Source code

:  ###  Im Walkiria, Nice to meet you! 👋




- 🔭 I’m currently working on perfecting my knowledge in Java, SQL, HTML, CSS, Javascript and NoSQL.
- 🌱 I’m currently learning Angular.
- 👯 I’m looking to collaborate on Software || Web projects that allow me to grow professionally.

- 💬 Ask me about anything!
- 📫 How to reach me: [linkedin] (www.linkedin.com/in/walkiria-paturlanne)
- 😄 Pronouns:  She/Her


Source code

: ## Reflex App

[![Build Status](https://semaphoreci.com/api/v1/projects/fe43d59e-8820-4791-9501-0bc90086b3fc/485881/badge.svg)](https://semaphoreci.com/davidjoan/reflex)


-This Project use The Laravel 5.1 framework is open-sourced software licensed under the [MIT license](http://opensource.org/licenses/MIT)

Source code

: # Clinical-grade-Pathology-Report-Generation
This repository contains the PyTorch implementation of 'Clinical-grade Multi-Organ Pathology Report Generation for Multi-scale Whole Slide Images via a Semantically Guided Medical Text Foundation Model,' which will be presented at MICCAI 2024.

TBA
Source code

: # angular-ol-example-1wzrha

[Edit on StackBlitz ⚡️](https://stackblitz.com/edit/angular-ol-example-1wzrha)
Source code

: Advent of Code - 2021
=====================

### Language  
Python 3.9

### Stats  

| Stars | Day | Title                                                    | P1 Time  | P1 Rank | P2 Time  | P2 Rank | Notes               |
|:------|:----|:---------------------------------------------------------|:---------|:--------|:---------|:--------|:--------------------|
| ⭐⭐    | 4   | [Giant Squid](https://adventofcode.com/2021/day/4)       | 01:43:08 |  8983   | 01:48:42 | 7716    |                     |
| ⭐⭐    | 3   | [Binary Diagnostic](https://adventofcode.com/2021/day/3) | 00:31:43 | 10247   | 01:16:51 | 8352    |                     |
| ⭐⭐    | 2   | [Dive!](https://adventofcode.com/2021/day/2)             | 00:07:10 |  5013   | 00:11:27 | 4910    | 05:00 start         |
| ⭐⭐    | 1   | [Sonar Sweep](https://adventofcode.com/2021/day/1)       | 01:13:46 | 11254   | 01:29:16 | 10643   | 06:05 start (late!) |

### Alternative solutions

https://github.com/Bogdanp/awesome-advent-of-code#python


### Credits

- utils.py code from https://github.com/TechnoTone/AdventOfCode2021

◇ ◇ ◇ ◇ ◇ ◇ ◇

◆ TASK OBJECTIVE
Word for word, write out each record shown above.

◆ SOLUTION
Source code

:  ###  Im Walkiria, Nice to meet you! 👋




- 🔭 I’m currently working on perfecting my knowledge in Java, SQL, HTML, CSS, Javascript and NoSQL.
- 🌱 I’m currently learning Angular.
- 👯 I’m looking to collaborate on Software || Web projects that allow me to grow professionally.

- 💬 Ask me about anything!
- 📫 How to reach me: [linkedin] (www.linkedin.com/in/walkiria-paturlanne)
- 😄 Pronouns:  She/Her


Source code

: ## Reflex App

[![Build Status](https://semaphoreci.com/api/v1/projects/fe43d59e-8820-4791-9501-0bc90086b3fc/485881/badge.svg)](https://semaphoreci.com/davidjoan/reflex)


-This Project use The Laravel 5.1 framework is open-sourced software licensed under the [MIT license](http://opensource.org/licenses/MIT)

Source code

: # Clinical-grade-Pathology-Report-Generation
This repository contains the PyTorch implementation of 'Clinical-grade Multi-Organ Pathology Report Generation for Multi-scale Whole Slide Images via a Semantically Guided Medical Text Foundation Model,' which will be presented at MICCAI 2024.

TBA
Source code

: # angular-ol-example-1wzrha

[Edit on StackBlitz ⚡️](https://stackblitz.com/edit/angular-ol-example-1wzrha)
Source code

: Advent of Code - 2021
=====================

### Language  
Python 3.9

### Stats  

| Stars | Day | Title                                                    | P1 Time  | P1 Rank | P2 Time  | P2 Rank | Notes               |
|:------|:----|:---------------------------------------------------------|:---------|:--------|:---------|:--------|:--------------------|
| ⭐⭐    | 4   | [Giant Squid](https://adventofcode.com/2021/day/4)       | 01:43:08 |  8983   | 01:48:42 | 7716    |                     |
| ⭐⭐    | 3   | [Binary Diagnostic](https://adventofcode.com/2021/day/3) | 00:31:43 | 10247   | 01:16:51 | 8352    |                     |
| ⭐⭐    | 2   | [Dive!](https://adventofcode.com/2021/day/2)             | 00:07:10 |  5013   | 00:11:27 | 4910    | 05:00 start         |
| ⭐⭐    | 1   | [Sonar Sweep](https://adventofcode.com/2021/day/1)       | 01:13:46 | 11254   | 01:29:16 | 10643   | 06:05 start (late!) |

### Alternative solutions

https://github.com/Bogdanp/awesome-advent-of-code#python


### Credits

- utils.py code from https://github.com/TechnoTone/AdventOfCode2021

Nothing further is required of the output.